Take the data below and filter it for lines containing the word "give"; show each line found.

################

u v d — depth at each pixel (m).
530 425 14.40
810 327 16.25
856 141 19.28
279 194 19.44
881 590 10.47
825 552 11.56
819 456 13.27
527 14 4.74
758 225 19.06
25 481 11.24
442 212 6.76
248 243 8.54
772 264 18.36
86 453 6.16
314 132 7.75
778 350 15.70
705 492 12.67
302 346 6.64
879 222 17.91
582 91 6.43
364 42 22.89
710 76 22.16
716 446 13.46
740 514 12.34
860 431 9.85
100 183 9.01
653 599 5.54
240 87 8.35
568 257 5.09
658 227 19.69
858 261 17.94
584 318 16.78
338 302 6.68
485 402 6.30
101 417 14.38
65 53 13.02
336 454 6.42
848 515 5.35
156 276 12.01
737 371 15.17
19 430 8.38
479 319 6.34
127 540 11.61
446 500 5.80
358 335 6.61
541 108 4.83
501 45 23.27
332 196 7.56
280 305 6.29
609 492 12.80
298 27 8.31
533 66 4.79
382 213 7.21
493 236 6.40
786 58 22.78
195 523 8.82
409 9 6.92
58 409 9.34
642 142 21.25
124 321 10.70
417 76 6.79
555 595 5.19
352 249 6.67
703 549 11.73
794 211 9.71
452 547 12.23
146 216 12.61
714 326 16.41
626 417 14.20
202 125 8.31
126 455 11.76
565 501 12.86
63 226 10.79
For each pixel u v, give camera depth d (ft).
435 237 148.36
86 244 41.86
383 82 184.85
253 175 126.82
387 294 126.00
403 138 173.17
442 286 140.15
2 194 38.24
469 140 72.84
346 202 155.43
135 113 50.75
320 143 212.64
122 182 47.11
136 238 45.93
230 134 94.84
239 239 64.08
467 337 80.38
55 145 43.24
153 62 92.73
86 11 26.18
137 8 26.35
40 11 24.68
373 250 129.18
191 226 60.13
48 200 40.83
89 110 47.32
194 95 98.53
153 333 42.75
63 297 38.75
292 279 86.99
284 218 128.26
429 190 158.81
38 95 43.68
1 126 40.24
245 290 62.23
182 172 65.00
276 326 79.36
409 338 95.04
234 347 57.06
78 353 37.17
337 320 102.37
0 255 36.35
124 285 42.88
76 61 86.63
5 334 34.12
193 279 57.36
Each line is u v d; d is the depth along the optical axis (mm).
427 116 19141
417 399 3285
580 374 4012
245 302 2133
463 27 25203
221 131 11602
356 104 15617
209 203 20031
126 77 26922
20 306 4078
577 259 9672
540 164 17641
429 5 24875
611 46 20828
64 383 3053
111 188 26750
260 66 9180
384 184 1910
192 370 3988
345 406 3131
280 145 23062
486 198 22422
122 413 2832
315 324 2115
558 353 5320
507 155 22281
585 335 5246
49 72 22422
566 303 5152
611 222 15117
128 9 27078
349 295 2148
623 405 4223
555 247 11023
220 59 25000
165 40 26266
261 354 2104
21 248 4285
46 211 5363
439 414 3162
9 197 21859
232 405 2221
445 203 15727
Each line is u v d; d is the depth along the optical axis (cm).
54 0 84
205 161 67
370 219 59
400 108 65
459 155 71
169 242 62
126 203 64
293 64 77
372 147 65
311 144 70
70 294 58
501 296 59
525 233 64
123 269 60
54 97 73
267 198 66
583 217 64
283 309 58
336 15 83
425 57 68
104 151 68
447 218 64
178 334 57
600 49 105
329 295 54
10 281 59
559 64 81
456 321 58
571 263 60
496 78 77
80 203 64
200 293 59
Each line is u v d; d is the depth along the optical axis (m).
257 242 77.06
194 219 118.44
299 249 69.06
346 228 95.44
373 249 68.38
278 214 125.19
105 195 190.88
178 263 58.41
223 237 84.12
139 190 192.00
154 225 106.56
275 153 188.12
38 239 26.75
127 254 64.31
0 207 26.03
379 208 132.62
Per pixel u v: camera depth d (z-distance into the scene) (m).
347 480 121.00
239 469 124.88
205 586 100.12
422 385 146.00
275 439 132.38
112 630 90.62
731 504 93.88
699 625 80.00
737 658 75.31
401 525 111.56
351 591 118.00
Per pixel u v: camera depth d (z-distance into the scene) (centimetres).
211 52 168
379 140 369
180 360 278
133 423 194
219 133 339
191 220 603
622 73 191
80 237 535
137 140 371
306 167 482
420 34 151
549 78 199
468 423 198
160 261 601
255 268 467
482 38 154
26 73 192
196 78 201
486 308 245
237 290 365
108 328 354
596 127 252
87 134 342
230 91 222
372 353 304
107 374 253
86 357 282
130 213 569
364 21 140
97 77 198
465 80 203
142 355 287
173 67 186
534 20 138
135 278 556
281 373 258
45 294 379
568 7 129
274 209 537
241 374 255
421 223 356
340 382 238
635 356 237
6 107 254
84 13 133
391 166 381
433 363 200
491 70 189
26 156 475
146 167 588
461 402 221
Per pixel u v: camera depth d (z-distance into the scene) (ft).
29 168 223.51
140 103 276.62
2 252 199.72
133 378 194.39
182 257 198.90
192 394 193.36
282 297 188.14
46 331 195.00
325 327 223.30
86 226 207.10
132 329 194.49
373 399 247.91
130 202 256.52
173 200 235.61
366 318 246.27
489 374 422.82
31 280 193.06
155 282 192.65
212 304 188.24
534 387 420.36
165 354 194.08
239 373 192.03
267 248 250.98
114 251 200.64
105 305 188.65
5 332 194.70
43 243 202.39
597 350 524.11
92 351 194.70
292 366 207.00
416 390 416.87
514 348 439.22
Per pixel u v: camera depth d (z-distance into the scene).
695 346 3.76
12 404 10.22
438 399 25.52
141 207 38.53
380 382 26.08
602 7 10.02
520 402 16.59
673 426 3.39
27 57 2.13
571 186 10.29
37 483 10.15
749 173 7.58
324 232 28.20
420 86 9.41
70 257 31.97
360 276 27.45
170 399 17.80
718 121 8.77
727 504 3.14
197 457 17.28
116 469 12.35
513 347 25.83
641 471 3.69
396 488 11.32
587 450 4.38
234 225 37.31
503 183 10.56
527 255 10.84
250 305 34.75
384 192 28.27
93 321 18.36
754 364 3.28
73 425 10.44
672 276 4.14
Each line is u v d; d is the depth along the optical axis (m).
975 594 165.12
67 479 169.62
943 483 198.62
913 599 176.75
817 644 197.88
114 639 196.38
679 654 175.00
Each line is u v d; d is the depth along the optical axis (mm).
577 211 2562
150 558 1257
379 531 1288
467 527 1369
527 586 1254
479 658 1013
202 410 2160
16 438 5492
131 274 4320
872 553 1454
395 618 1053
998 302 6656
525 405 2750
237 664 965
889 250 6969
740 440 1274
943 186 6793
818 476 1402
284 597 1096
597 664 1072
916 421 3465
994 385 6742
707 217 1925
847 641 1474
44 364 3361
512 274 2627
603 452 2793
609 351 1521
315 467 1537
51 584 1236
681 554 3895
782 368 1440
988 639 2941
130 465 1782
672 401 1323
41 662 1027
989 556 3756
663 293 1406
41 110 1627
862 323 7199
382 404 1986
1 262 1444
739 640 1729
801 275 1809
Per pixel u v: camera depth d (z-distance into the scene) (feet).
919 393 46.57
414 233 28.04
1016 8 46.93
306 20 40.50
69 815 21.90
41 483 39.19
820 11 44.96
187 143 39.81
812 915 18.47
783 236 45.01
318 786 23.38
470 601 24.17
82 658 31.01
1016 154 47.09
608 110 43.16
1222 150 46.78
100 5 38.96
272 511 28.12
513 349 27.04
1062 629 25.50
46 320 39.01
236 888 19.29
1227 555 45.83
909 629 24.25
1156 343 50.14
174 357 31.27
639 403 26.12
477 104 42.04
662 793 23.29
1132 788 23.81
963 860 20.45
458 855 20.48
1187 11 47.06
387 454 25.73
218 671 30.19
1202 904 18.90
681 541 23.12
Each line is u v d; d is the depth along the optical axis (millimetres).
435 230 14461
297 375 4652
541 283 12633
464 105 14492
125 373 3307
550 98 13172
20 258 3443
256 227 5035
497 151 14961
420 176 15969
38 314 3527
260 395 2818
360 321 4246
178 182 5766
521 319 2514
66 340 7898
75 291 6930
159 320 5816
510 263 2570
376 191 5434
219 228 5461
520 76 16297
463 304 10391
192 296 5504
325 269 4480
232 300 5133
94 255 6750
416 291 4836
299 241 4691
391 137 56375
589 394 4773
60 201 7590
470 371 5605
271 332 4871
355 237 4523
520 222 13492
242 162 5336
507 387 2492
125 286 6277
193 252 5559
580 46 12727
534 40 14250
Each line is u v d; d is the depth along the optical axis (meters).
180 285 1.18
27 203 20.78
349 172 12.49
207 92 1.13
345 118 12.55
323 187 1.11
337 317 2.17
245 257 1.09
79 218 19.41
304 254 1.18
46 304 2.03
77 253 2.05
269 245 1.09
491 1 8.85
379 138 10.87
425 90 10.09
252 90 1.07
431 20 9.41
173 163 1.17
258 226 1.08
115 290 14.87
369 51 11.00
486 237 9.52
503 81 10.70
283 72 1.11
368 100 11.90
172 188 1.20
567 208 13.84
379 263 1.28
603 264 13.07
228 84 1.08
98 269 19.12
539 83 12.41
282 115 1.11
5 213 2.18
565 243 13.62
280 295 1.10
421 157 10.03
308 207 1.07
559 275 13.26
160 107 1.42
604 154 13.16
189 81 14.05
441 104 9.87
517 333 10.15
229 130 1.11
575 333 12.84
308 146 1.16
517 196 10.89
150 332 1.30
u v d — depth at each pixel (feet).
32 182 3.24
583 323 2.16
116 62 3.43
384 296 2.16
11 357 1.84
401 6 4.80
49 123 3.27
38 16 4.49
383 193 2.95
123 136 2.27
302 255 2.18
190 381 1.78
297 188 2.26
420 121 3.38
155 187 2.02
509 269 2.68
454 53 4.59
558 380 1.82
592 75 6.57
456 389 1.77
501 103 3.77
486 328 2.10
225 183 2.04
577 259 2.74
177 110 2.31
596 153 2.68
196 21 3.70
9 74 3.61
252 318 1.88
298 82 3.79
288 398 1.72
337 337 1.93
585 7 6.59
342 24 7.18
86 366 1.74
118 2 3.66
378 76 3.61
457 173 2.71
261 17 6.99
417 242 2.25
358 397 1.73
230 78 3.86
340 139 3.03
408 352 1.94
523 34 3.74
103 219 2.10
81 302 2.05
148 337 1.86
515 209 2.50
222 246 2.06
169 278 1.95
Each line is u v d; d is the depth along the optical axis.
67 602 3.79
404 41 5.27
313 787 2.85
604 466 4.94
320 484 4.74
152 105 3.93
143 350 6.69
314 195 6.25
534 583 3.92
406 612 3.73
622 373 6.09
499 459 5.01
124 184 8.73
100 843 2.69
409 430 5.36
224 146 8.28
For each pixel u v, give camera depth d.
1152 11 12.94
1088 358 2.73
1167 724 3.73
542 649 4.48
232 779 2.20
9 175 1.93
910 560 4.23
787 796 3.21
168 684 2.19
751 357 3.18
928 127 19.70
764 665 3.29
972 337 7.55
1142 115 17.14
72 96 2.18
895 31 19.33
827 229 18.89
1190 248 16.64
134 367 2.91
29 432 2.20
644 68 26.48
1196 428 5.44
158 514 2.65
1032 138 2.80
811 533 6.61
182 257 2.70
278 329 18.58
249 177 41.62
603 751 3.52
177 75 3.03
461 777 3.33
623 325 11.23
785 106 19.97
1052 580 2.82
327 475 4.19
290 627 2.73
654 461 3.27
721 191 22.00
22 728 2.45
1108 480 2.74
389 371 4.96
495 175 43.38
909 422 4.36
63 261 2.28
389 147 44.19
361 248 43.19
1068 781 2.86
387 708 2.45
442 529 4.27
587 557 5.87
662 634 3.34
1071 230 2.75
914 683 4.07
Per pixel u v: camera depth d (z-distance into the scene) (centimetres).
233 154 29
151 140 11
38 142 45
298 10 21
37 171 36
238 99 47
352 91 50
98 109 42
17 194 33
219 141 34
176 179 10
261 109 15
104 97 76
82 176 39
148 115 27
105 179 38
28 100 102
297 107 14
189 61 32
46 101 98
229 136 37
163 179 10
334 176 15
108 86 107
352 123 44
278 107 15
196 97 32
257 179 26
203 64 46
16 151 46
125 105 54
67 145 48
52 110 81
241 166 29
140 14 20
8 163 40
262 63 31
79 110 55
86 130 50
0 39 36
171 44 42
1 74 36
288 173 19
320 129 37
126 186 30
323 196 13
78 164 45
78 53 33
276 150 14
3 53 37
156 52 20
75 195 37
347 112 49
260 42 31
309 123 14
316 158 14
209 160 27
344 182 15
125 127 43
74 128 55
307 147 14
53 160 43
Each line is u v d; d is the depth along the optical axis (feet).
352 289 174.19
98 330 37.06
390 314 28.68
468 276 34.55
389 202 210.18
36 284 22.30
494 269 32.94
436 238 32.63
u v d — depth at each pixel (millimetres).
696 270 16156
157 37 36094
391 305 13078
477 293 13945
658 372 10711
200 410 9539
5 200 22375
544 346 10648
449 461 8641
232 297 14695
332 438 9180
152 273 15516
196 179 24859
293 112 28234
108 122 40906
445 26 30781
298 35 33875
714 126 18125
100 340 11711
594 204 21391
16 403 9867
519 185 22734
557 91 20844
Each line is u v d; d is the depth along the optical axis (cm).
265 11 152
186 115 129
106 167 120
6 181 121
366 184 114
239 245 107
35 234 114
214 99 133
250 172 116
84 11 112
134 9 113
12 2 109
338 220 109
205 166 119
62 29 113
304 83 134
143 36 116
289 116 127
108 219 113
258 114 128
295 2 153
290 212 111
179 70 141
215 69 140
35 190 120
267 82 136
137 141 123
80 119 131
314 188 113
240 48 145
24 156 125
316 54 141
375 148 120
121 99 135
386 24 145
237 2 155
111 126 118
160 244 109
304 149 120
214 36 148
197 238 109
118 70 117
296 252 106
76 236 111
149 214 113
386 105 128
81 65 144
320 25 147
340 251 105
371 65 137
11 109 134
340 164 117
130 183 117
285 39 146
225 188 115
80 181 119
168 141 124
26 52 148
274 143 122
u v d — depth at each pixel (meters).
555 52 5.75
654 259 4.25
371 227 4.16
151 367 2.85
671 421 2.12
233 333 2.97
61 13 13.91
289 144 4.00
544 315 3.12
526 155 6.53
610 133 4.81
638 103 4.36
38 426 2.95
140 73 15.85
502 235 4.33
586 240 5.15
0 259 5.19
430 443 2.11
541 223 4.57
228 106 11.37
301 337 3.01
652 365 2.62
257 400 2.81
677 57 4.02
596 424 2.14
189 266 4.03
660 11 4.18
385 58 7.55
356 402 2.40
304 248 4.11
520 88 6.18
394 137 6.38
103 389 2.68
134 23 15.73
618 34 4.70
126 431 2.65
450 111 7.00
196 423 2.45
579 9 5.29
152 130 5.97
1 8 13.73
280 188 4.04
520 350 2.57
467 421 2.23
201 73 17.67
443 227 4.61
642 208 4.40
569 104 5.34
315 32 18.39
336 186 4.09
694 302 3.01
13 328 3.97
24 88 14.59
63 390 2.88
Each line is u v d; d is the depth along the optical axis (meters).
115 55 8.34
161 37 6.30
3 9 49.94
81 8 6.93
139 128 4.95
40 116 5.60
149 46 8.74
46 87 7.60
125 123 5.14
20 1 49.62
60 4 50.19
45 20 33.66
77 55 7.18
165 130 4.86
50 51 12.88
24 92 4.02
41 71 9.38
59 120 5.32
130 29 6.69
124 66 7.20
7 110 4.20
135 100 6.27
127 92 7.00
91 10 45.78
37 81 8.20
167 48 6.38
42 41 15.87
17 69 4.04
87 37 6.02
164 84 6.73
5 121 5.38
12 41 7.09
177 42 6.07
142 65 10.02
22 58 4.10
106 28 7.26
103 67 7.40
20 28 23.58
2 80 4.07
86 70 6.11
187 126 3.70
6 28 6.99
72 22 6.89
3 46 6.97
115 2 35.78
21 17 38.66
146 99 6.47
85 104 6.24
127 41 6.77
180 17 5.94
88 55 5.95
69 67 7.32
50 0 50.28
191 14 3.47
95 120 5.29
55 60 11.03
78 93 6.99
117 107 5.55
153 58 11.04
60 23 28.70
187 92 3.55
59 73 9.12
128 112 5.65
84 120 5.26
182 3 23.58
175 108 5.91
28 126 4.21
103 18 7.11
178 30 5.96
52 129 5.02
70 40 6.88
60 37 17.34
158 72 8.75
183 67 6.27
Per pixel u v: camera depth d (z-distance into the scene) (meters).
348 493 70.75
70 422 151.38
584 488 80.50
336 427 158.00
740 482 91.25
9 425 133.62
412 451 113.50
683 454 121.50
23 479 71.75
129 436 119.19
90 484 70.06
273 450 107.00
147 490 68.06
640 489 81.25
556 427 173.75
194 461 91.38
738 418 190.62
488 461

################

**RESPONSE TO THE TASK**
For each pixel u v, give camera depth d (ft).
For each pixel u v, give camera depth d.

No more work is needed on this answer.